Plant roots evolved at least twice, and step by step
The discover of a unique rooting anatomy from 407m years ago supports theory roots evolved at least twice, and step by step
Susannah Lydon
@susieoftraken
Thu 23 Aug 2018 07.02 EDT
Most of us do not spend much time contemplating plant roots. Not only do they suffer from the wider issue of plant blindness, but they are also the bit of the plant that is not visible. In terms of getting people excited about plant science, its a tough gig. This is a shame, because plant roots are critical to all of our lives: no roots means no food. Roots provide anchorage, and allow plants to gain water and nutrients from the soil. They also form a key symbiotic relationship with mycorrhizal fungi, which provide minerals from the soil in return for a steady supply of carbs from the plant.
In the modern world, we can easily divide plants into the ones that have roots and the ones that dont. The flowering plants (angiosperms) and the other vascular plant groups (conifers and other seed plants, ferns, horsetails and clubmosses) all have a recognisable root, defined by having a meristem of rapidly-dividing, undifferentiated cells, and by having a root cap, which protects the apex of the growing root and which is where the plant perceives gravity.

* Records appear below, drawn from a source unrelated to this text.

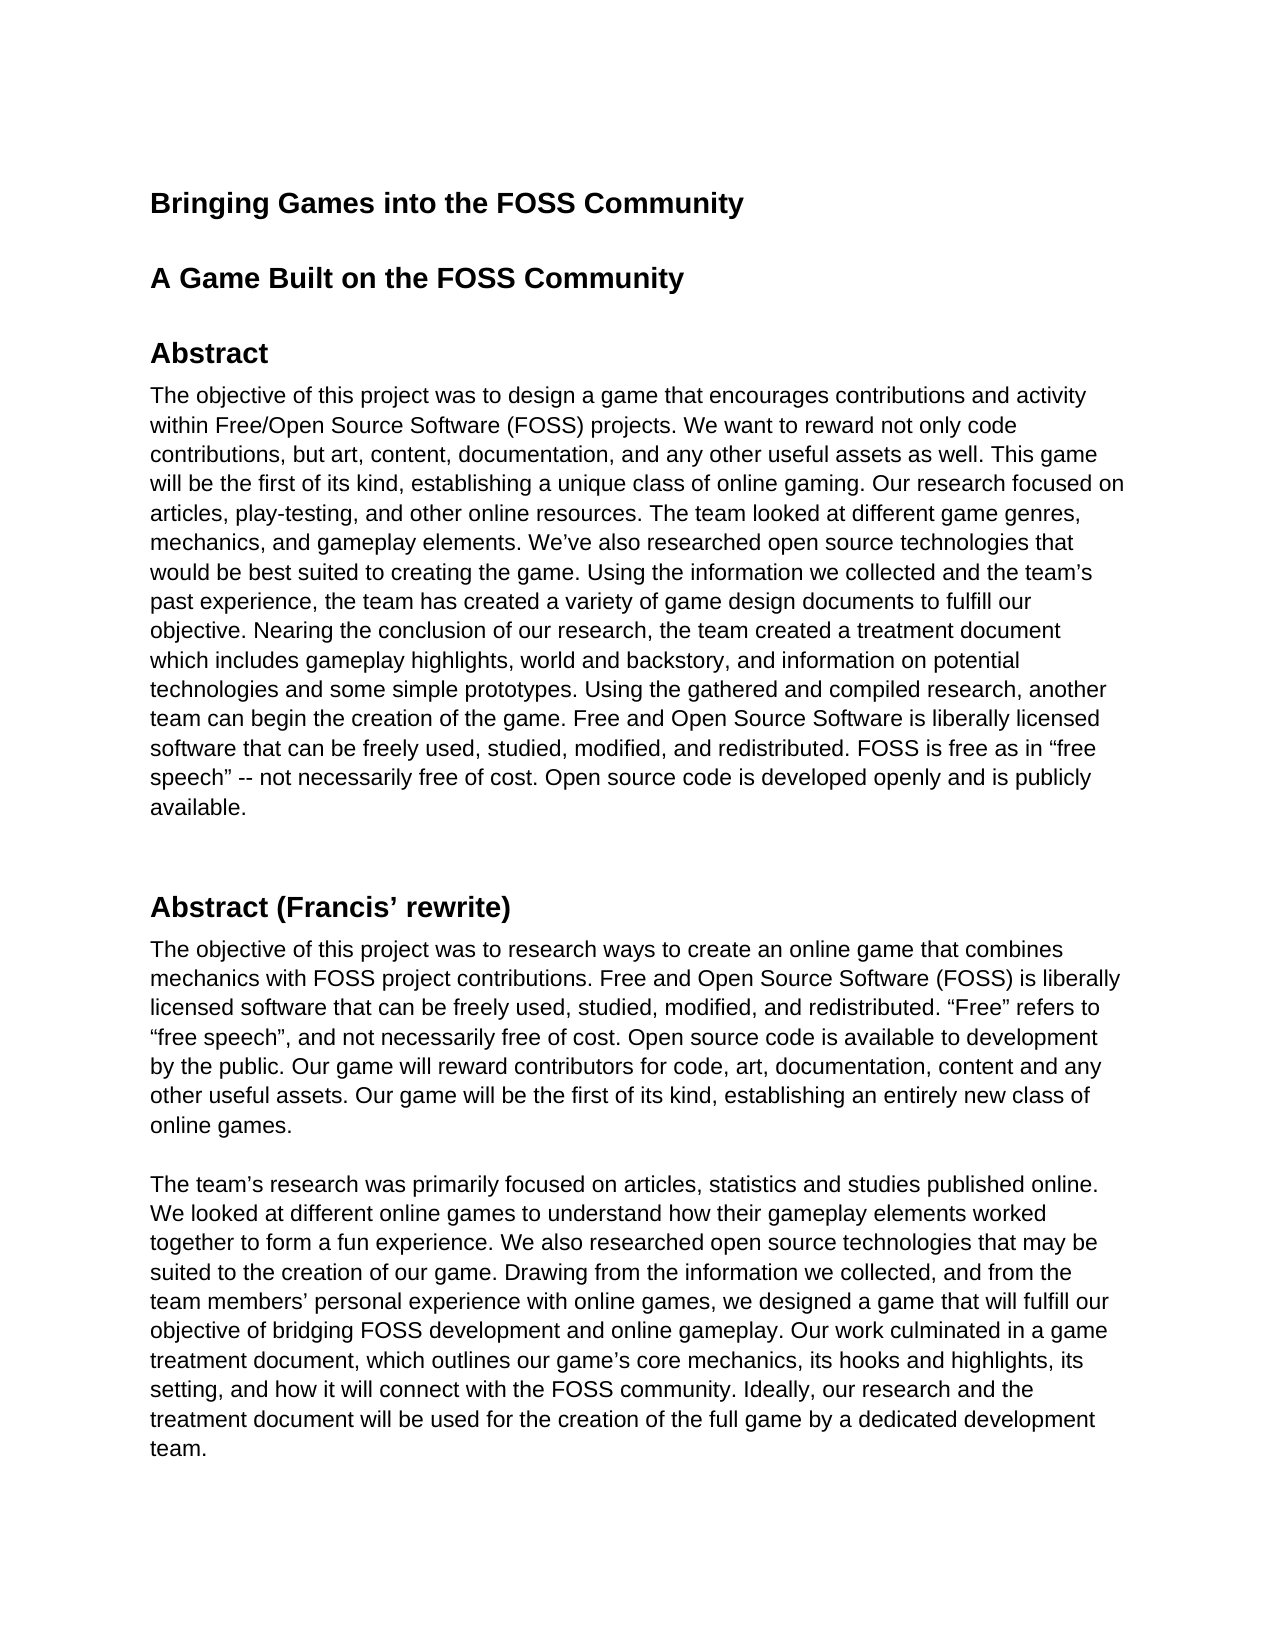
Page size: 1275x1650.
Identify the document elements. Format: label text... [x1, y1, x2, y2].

subtitle Bringing Games into the FOSS Community [150, 187, 1125, 220]
text The objective of this project was to design a game that encourages contributions and activity within Free/Open Source Software (FOSS) projects. We want to reward not only code contributions, but art, content, documentation, and any other useful assets as well. This game will be the first of its kind, establishing a unique class of online gaming. Our research focused on articles, play-testing, and other online resources. The team looked at different game genres, mechanics, and gameplay elements. We’ve also researched open source technologies that would be best suited to creating the game. Using the information we collected and the team’s past experience, the team has created a variety of game design documents to fulfill our objective. Nearing the conclusion of our research, the team created a treatment document which includes gameplay highlights, world and backstory, and information on potential technologies and some simple prototypes. Using the gathered and compiled research, another team can begin the creation of the game. Free and Open Source Software is liberally licensed software that can be freely used, studied, modified, and redistributed. FOSS is free as in “free speech” -- not necessarily free of cost. Open source code is developed openly and is publicly available. [150, 383, 1125, 820]
text The team’s research was primarily focused on articles, statistics and studies published online. We looked at different online games to understand how their gameplay elements worked together to form a fun experience. We also researched open source technologies that may be suited to the creation of our game. Drawing from the information we collected, and from the team members’ personal experience with online games, we designed a game that will fulfill our objective of bridging FOSS development and online gameplay. Our work culminated in a game treatment document, which outlines our game’s core mechanics, its hooks and highlights, its setting, and how it will connect with the FOSS community. Ideally, our research and the treatment document will be used for the creation of the full game by a dedicated development team. [150, 1171, 1125, 1461]
subtitle A Game Built on the FOSS Community [150, 262, 1125, 295]
subtitle Abstract (Francis’ rewrite) [150, 891, 1125, 923]
text The objective of this project was to research ways to create an online game that combines mechanics with FOSS project contributions. Free and Open Source Software (FOSS) is liberally licensed software that can be freely used, studied, modified, and redistributed. “Free” refers to “free speech”, and not necessarily free of cost. Open source code is available to development by the public. Our game will reward contributors for code, art, documentation, content and any other useful assets. Our game will be the first of its kind, establishing an entirely new class of online games. [150, 936, 1125, 1138]
subtitle Abstract [150, 337, 1125, 370]
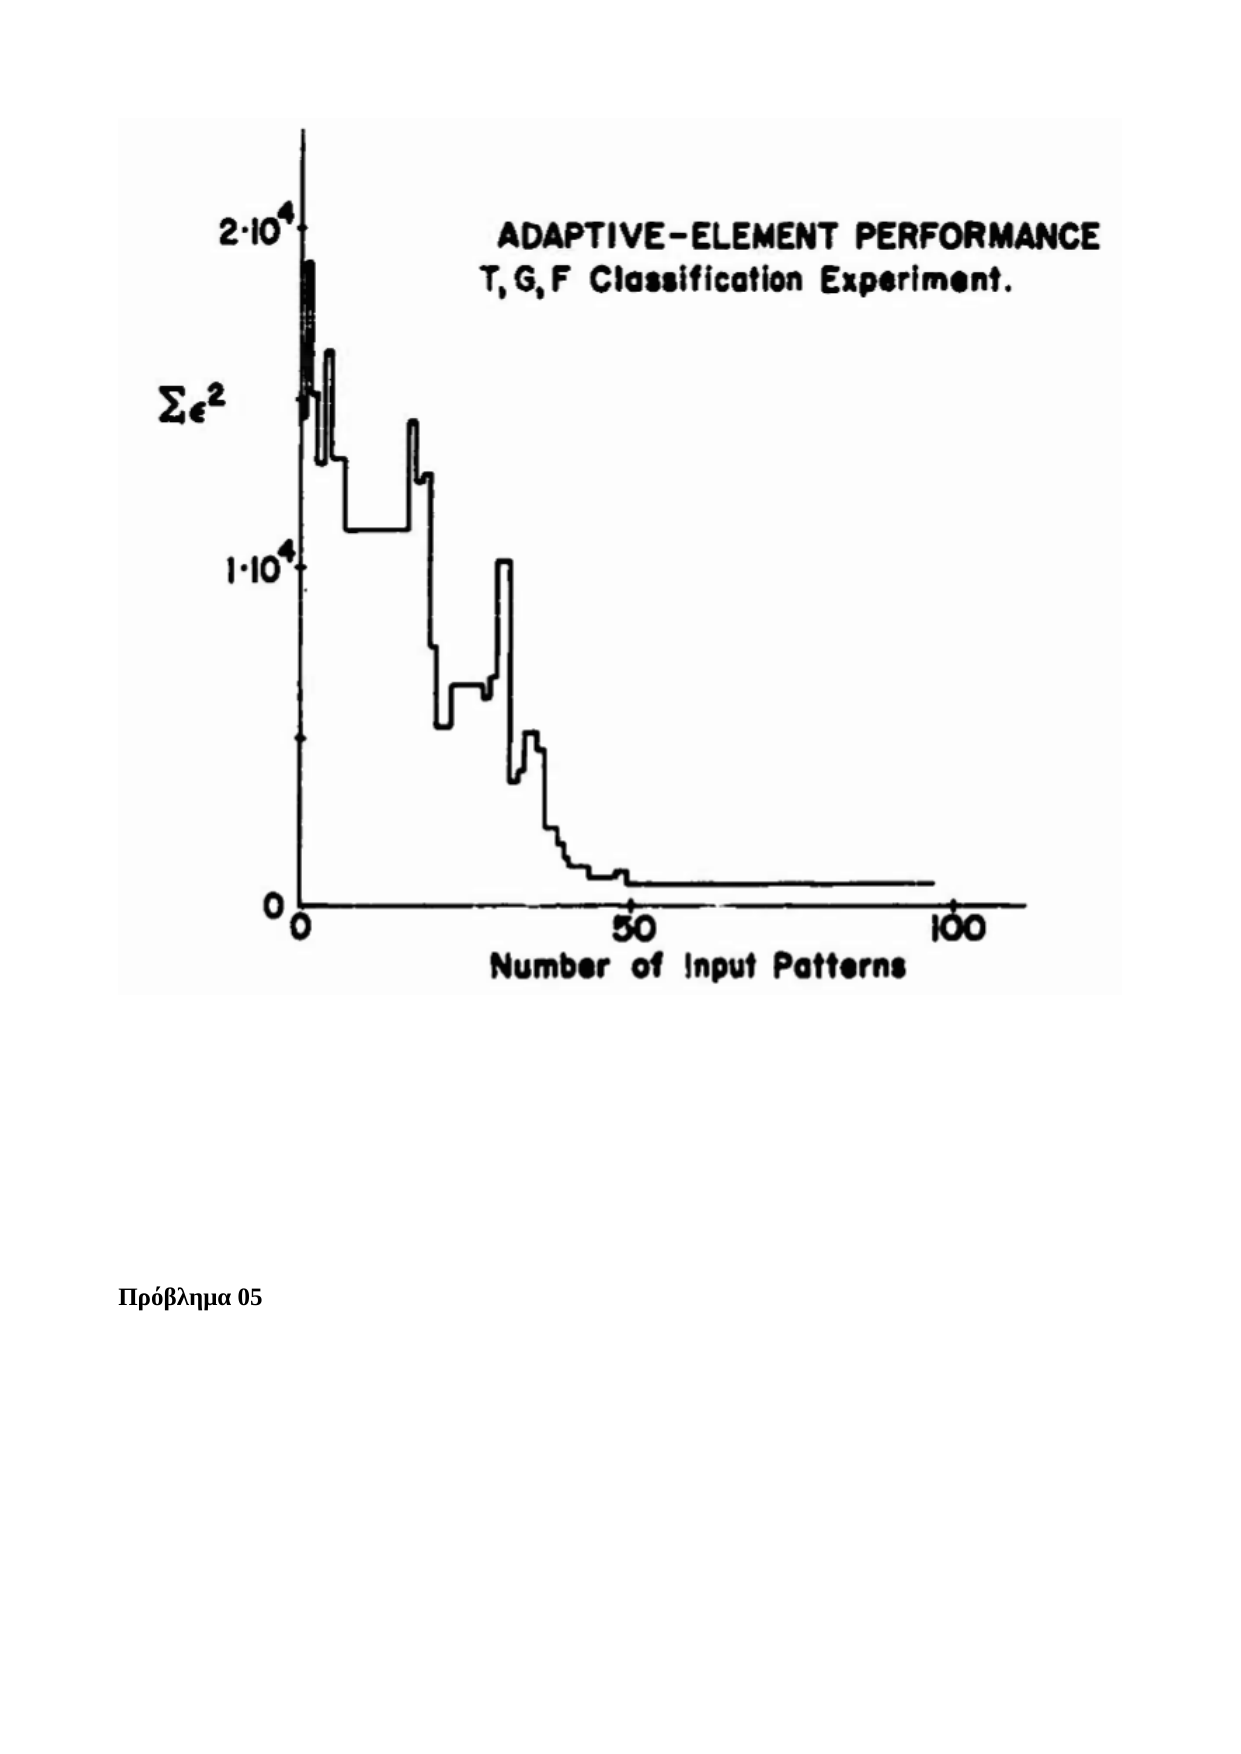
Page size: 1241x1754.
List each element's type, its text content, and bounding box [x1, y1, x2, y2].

text Πρόβλημα 05 [118, 1282, 1122, 1311]
picture [118, 118, 1123, 995]
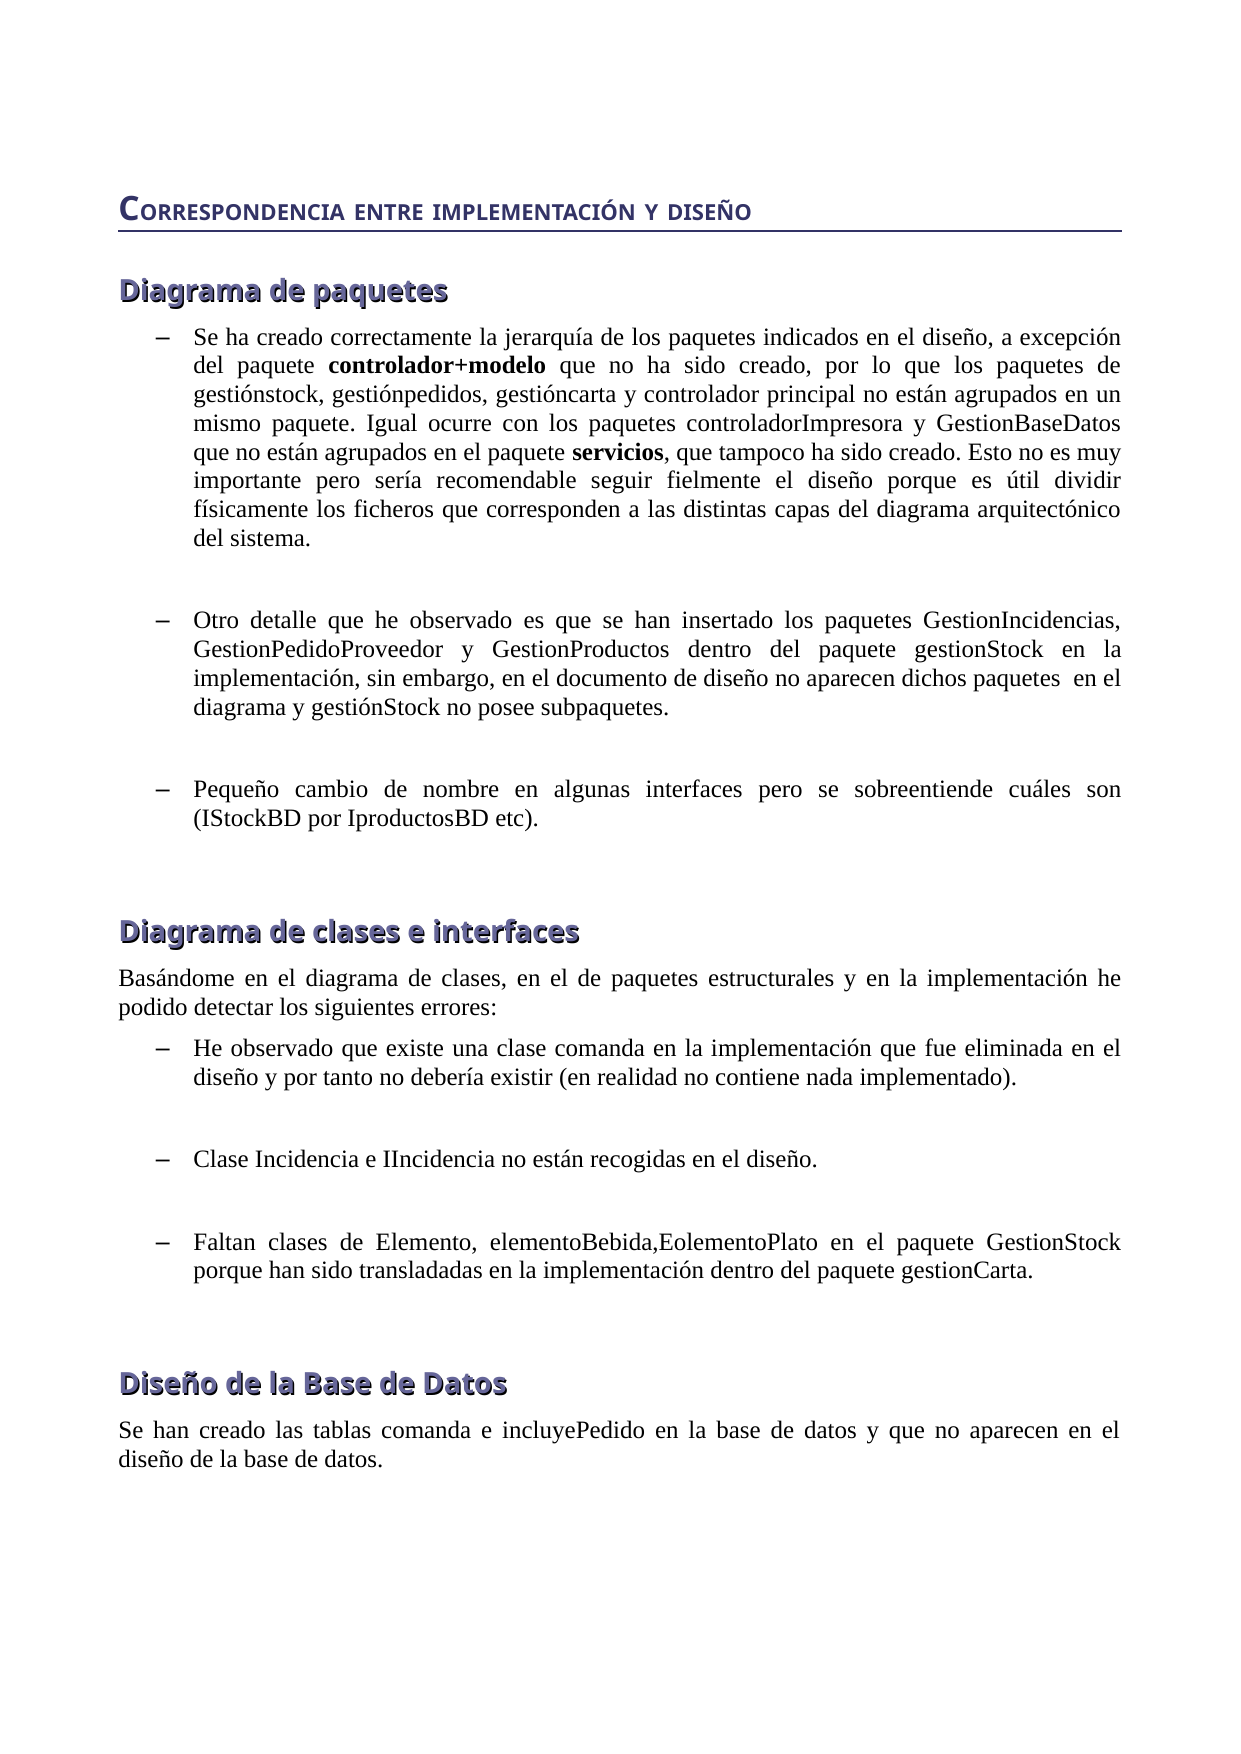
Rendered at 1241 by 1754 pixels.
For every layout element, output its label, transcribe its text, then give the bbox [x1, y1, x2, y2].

list Faltan clases de Elemento, elementoBebida,EolementoPlato en el paquete GestionStock porque han sido transladadas en la implementación dentro del paquete gestionCarta. [156, 1227, 1122, 1284]
subtitle Diagrama de clases e interfaces [118, 911, 1122, 950]
list He observado que existe una clase comanda en la implementación que fue eliminada en el diseño y por tanto no debería existir (en realidad no contiene nada implementado). [156, 1033, 1122, 1090]
list Otro detalle que he observado es que se han insertado los paquetes GestionIncidencias, GestionPedidoProveedor y GestionProductos dentro del paquete gestionStock en la implementación, sin embargo, en el documento de diseño no aparecen dichos paquetes en el diagrama y gestiónStock no posee subpaquetes. [156, 606, 1122, 721]
subtitle Diseño de la Base de Datos [118, 1363, 1122, 1402]
list Pequeño cambio de nombre en algunas interfaces pero se sobreentiende cuáles son (IStockBD por IproductosBD etc). [156, 774, 1122, 832]
text Basándome en el diagrama de clases, en el de paquetes estructurales y en la implementación he podido detectar los siguientes errores: [118, 963, 1122, 1020]
subtitle Correspondencia entre implementación y diseño [118, 184, 1122, 230]
list Clase Incidencia e IIncidencia no están recogidas en el diseño. [156, 1144, 1122, 1173]
list Se ha creado correctamente la jerarquía de los paquetes indicados en el diseño, a excepción del paquete controlador+modelo que no ha sido creado, por lo que los paquetes de gestiónstock, gestiónpedidos, gestióncarta y controlador principal no están agrupados en un mismo paquete. Igual ocurre con los paquetes controladorImpresora y GestionBaseDatos que no están agrupados en el paquete servicios, que tampoco ha sido creado. Esto no es muy importante pero sería recomendable seguir fielmente el diseño porque es útil dividir físicamente los ficheros que corresponden a las distintas capas del diagrama arquitectónico del sistema. [156, 322, 1122, 552]
text Se han creado las tablas comanda e incluyePedido en la base de datos y que no aparecen en el diseño de la base de datos. [118, 1415, 1122, 1472]
subtitle Diagrama de paquetes [118, 270, 1122, 309]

The other, non-vascular, land plants mosses and liverworts - lack the plumbing to move water and food around their bodies, and also lack true roots. These plants do have rhizoids, which are simple, hair-like structures, analogous to the root hairs on the surface of a flowering plant root. Rhizoids are used for water transport, and some may be involved in nutrient transport, but they arent fully-functioning roots.
We know that rhizoids have been around for a very long time. The Rhynie Chert is an amazing window into the past. It preserves a 407m-year-old hydrothermal wetlands ecosystem in astonishing, cellular detail. Most of the early land plants found in the Rhynie Chert have rhizoids, but until now nothing anything like a true root organ had been recognised.